Tears well up almost 50 years after I first heard Linda Ronstadt sing the 1967 anthem of rejection, “Different Drum.”
“You and I travel to the beat of a different drum …”
It is a Proustian moment—À la Recherche du Temps Perdu.
“So, don’t get me wrong, it’s not that I knock it
It’s just that I am not in the market
For a boy who wants to love only me …”
Of the countless songs about unrequited love that I wallowed in as an oft unrequited love-sick teen, these lyrics (written by former Monkee Mike Nesmith) said it all, driven home by Ronstadt’s self-assured finality. Although I heard and lived those painful lines too often, nonetheless I fell in unabashed masochistic love with the singer, if not the song, to this day.
My memories have returned thanks to a recent spate of Ronstadt Facebook pages showing her in both young and current—78-years-old, with Parkinson’s—states. I mark every post with a heart emoji. (I was also eagerly anticipating the Netflix documentary that was promised for March 2025: Linda Ronstadt: A Voice for the Ages, which now seems to have no release date or even a mention on the streamer’s site.)
But I have memories of the brief moment when I stood two feet away from her in the lobby of New York’s long ago demolished Academy of Music.
She was combing her hair. I was speechless. She said “hi.” I returned the greeting. That’s it!
But the memory lingers like the scent of fresh-cut lilacs.


It was November 1970. I was the art director and designer of the poster and adverts (above) for a Rock magazine–produced concert at the New York Academy of Music, starring Tim Buckley, Van Morrison and Linda Ronstadt. It was one of a half dozen events that we produced—we ran three sold-out Doo-wop Oldies shows there—and this was our first contemporary rock gig.
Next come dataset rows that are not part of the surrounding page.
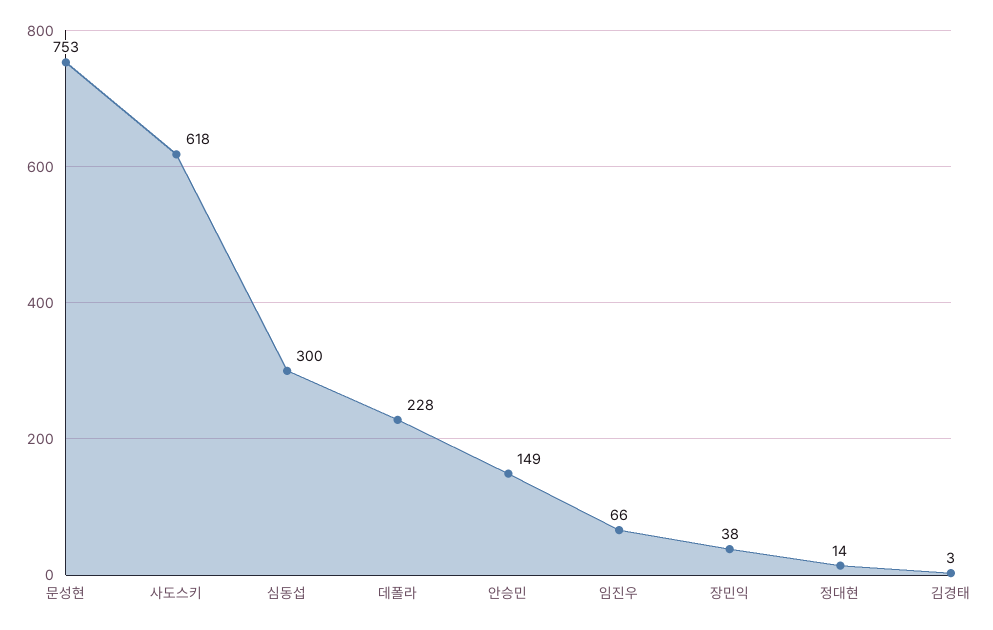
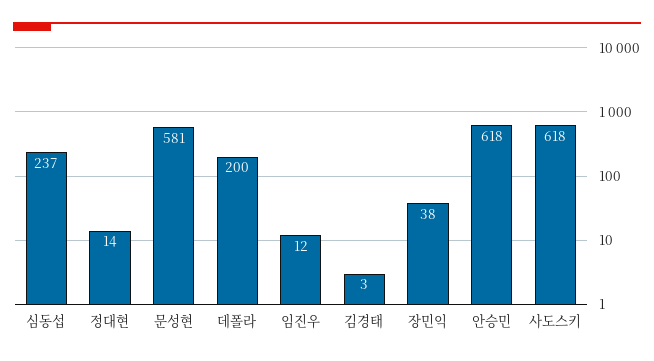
문성현: 753 -> 581
심동섭: 300 -> 237
데폴라: 228 -> 200
안승민: 149 -> 618
임진우: 66 -> 12

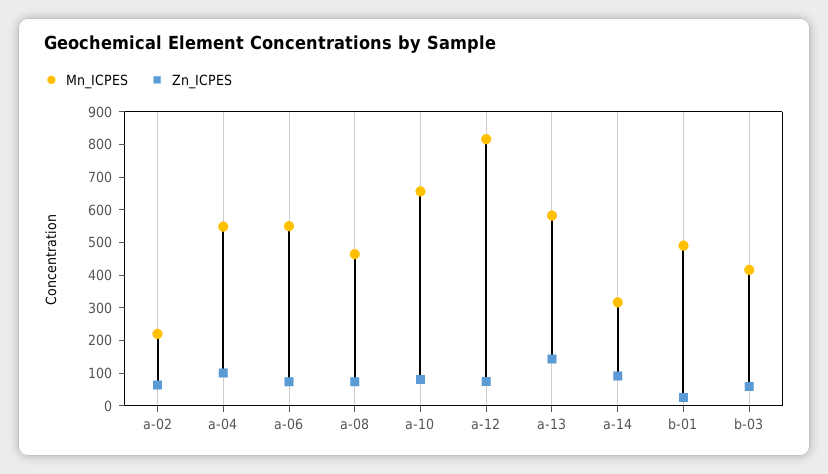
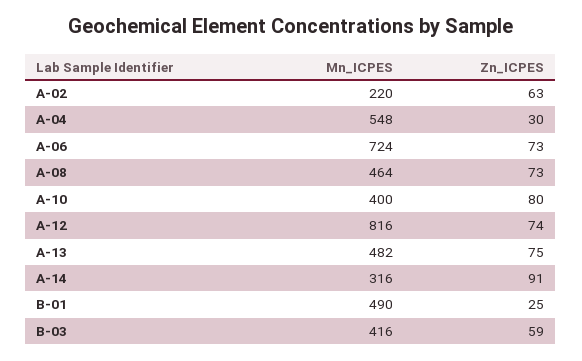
Zn_ICPES, a-04: 100 -> 30
Mn_ICPES, a-06: 550 -> 724
Mn_ICPES, a-10: 650 -> 400
Mn_ICPES, a-13: 575 -> 482
Zn_ICPES, a-13: 150 -> 75

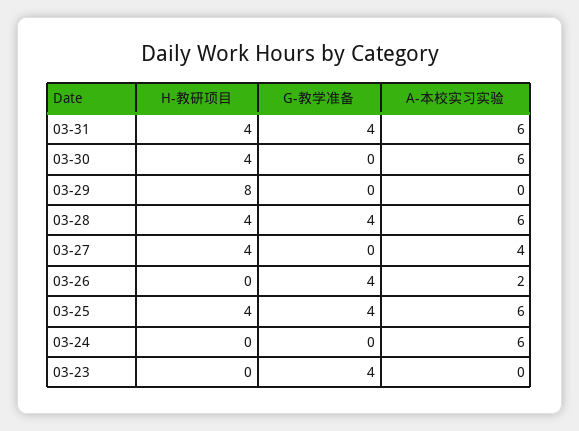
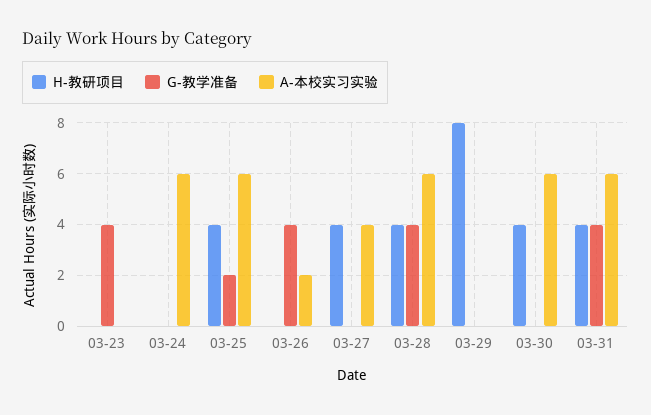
G-教学准备, 03-25: 4 -> 2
The Academy of Music, a storied 2,000-seat music hall turned grand movie theater (my grandmother would take me there for matinees), transformed into a rock palace and later became the Palladium Ballroom and nightclub. Eventually, it was bought by NYU, torn down and replaced by a dormitory and Trader Joe’s (such is progress and property values).
As I noted, this was our first real rock concert, featuring three amazing headliners and their respective bands. We advertised it in all the weeklies—Village Voice, East Village Other, The Rat, Rock—and expected the same overwhelming ticket sales as our Oldies extravaganzas. We had stupidly not reckoned that the other New York rock palaces were also booking big acts for that same weekend. The Fillmore East, Electric Circus and Capitol Theater in Rye, NY, all had major acts from the Rolling Stones to Procol Harum to Moby Grape. I think Jimi Hendrix was in town, as well.
There was more talent than demand. We averaged a paltry 500 tickets each night for a 2000+ seat theater. This brilliant financial failure was, however, the stuff of good storytelling. Each performer gave their all despite the disappointing crowd size. However, I didn’t even notice all the empty seats.
I watched each of the four shows alone in the deep orchestra pit from The Academy of Music’s early incarnations that went unused. At 1 a.m., after the last show on Saturday night, I was hanging out in the lobby when Linda—forgive me, Ms. Ronstadt—and her band emerged.
She stopped in front of one of the lobby’s 10-foot tall mirrors to comb her flowing black hair and bangs, and I felt the fates had given me the chance I wished for. I was just about to tell her I was the concert’s graphic designer and love all her albums. I waited for the right moment … after her combing was done. Then all of a sudden, seeing me staring at her in the mirror, she casually said “hi.”
I was tongue-tied but managed to say “hi” back. Then watched as she walked away, under the pale yellow marquee lights, into a waiting car. The moment of a fantasy fulfilled was over in an instant.
I returned to the room where our concert producer, shocked by the indignity of the weekend’s receipts, suddenly looked up at me and growled, “This was a disaster! Why are YOU grinning?!”
“Linda Ronstadt just said ‘hi’ to me.”